WHAT IS NEEDED >> "Miroslav" appears in how many lines of the entries? State only the number.

——

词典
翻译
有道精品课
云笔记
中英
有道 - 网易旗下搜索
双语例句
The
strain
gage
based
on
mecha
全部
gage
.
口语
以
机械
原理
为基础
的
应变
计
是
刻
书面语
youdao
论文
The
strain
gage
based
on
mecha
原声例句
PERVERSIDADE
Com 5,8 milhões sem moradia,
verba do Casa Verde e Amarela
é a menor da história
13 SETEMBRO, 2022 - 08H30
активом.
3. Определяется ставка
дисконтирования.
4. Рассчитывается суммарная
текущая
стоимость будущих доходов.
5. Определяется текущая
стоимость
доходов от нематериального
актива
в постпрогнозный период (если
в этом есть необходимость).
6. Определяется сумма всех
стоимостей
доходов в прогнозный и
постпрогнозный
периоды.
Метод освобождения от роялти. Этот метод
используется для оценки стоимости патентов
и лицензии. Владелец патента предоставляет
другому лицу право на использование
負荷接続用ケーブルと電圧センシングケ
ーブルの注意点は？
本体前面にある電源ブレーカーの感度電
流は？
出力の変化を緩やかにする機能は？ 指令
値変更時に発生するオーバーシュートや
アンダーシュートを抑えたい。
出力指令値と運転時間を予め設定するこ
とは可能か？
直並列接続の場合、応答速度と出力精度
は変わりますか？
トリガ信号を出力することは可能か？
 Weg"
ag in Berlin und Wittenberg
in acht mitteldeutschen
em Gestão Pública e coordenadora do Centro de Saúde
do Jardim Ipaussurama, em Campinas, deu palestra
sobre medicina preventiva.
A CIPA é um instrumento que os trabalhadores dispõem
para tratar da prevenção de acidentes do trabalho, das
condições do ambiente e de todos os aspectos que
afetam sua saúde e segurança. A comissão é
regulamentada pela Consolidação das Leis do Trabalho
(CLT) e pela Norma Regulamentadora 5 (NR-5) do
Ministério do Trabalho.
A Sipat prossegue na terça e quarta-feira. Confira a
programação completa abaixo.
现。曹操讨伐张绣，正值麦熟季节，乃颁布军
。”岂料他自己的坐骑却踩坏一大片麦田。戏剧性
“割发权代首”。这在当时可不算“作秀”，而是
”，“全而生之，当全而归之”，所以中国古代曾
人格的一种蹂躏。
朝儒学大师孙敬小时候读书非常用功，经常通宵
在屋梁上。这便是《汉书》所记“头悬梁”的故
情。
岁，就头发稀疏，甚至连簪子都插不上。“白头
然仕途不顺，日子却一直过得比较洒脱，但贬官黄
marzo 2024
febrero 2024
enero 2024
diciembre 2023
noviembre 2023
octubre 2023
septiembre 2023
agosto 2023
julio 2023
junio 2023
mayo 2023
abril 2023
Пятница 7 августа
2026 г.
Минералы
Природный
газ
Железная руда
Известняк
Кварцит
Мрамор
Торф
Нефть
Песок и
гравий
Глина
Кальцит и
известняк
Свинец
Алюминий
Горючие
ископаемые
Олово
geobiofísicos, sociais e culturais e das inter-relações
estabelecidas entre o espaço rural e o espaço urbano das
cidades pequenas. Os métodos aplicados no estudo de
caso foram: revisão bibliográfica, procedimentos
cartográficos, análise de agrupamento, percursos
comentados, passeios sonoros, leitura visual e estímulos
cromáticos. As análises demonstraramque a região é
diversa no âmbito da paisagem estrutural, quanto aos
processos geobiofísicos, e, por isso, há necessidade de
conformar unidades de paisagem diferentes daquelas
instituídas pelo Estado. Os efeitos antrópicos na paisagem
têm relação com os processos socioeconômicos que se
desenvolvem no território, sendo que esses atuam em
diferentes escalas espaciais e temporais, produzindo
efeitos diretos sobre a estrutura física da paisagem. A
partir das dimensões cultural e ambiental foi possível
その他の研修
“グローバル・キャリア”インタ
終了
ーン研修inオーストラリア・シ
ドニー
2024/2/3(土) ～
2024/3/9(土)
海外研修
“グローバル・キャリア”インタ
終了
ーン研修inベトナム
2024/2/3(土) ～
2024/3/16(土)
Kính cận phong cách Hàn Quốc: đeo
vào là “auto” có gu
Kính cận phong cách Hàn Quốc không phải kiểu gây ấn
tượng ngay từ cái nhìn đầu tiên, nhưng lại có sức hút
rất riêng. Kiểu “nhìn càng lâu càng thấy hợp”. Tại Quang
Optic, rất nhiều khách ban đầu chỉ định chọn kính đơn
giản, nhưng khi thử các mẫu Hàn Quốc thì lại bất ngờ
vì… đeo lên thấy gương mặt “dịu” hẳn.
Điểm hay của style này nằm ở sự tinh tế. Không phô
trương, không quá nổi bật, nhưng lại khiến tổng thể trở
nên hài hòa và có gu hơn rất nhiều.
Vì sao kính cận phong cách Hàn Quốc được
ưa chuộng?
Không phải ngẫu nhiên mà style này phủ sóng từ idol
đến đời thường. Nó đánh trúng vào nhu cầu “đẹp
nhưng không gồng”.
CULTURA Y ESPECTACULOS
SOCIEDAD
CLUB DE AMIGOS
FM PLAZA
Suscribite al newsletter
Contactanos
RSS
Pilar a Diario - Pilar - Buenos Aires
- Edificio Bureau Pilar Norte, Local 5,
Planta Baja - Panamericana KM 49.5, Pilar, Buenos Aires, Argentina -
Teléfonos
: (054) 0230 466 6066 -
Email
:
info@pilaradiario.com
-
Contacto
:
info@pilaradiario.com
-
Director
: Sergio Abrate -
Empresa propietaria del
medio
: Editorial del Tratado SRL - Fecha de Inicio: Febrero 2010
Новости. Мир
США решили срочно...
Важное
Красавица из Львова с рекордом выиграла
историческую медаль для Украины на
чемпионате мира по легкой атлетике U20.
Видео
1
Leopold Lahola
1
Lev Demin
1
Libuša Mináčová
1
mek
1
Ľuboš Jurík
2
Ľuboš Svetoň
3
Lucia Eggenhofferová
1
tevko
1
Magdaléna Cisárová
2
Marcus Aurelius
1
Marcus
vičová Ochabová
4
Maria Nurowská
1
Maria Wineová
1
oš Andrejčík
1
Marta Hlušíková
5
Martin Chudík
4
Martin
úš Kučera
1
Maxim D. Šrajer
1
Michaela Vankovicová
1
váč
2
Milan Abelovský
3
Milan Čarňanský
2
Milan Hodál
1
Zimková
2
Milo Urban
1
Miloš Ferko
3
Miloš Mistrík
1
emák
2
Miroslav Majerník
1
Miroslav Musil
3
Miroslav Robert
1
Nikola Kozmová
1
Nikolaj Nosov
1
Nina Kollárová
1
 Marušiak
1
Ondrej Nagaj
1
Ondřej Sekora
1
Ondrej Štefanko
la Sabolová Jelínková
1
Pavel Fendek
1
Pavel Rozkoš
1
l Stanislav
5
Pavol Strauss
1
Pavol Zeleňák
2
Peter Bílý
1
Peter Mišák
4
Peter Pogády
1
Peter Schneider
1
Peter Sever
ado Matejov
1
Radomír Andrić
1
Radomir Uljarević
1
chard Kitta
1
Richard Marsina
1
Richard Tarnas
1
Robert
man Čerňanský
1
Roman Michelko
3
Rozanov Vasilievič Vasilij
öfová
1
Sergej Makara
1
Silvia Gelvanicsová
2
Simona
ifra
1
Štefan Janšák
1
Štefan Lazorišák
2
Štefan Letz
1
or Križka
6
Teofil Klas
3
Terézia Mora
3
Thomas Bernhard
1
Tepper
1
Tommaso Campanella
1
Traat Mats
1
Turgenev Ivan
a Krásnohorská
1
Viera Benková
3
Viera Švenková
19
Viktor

——

ANSWER FOR THE TASK >> 3